About this exercise: Omit all images, then repeat exactly the lines below from the one containing "てもおしゃれだった友人…" through the one containing "más nem volt", both ends included.
Segment Start: Records shown
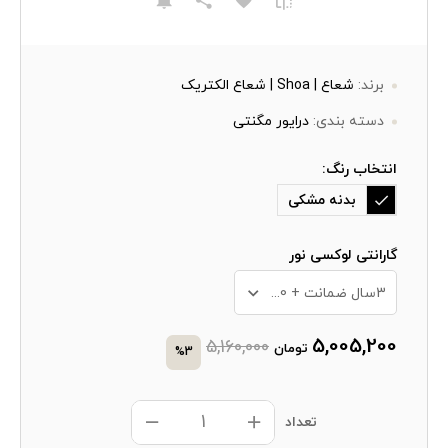
برند:
شعاع | Shoa | شعاع الکتریک
دسته بندی:
درایور مگنتی
انتخاب رنگ:
بدنه مشکی
گارانتی لوکسی نور
3سال ضمانت + 10 سال خدمات پس از فروش
5,005,200
5,160,000
تومان
%3
تعداد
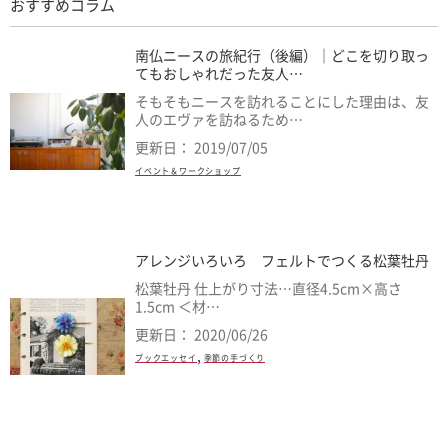
おすすめコラム
南仏ニースの旅紀行（後編）｜どこを切り取っ
てもおしゃれだった友人…
そもそもニースを訪れることにした理由は、友
人のエヴァを訪ねるため…
更新日： 2019/07/05
イベント＆ワークショップ
アレンジいろいろ フェルトでつくる松葉牡丹
松葉牡丹 仕上がり寸法…直径4.5cm×高さ
1.5cm ＜材…
更新日： 2020/06/26
,
ブックエッセイ
季節の手づくり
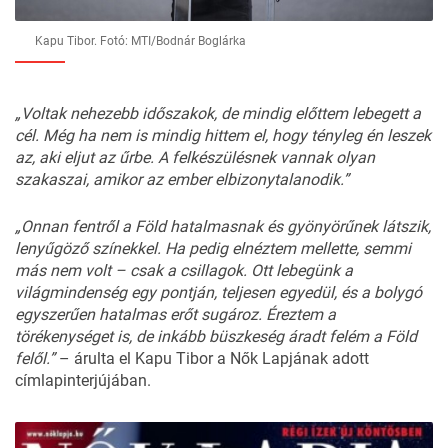
Kapu Tibor. Fotó: MTI/Bodnár Boglárka
„Voltak nehezebb időszakok, de mindig előttem lebegett a
cél. Még ha nem is mindig hittem el, hogy tényleg én leszek
az, aki eljut az űrbe. A felkészülésnek vannak olyan
szakaszai, amikor az ember elbizonytalanodik.”
„Onnan fentről a Föld hatalmasnak és gyönyörűnek látszik,
lenyűgöző színekkel. Ha pedig elnéztem mellette, semmi
más nem volt – csak a csillagok. Ott lebegünk a
világmindenség egy pontján, teljesen egyedül, és a bolygó
egyszerűen hatalmas erőt sugároz. Éreztem a
törékenységet is, de inkább büszkeség áradt felém a Föld
felől.”
– árulta el Kapu Tibor a Nők Lapjának adott
címlapinterjújában.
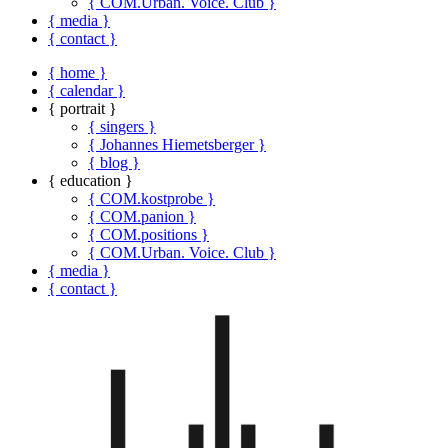
{ COM.Urban. Voice. Club }
{ media }
{ contact }
{ home }
{ calendar }
{ portrait }
{ singers }
{ Johannes Hiemetsberger }
{ blog }
{ education }
{ COM.kostprobe }
{ COM.panion }
{ COM.positions }
{ COM.Urban. Voice. Club }
{ media }
{ contact }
Segment End: Records shown
Task answer:
てもおしゃれだった友人…
そもそもニースを訪れることにした理由は、友
人のエヴァを訪ねるため…
更新日： 2019/07/05
イベント＆ワークショップ
アレンジいろいろ フェルトでつくる松葉牡丹
松葉牡丹 仕上がり寸法…直径4.5cm×高さ
1.5cm ＜材…
更新日： 2020/06/26
,
ブックエッセイ
季節の手づくり
Kapu Tibor. Fotó: MTI/Bodnár Boglárka
„Voltak nehezebb időszakok, de mindig előttem lebegett a
cél. Még ha nem is mindig hittem el, hogy tényleg én leszek
az, aki eljut az űrbe. A felkészülésnek vannak olyan
szakaszai, amikor az ember elbizonytalanodik.”
„Onnan fentről a Föld hatalmasnak és gyönyörűnek látszik,
lenyűgöző színekkel. Ha pedig elnéztem mellette, semmi
más nem volt – csak a csillagok. Ott lebegünk a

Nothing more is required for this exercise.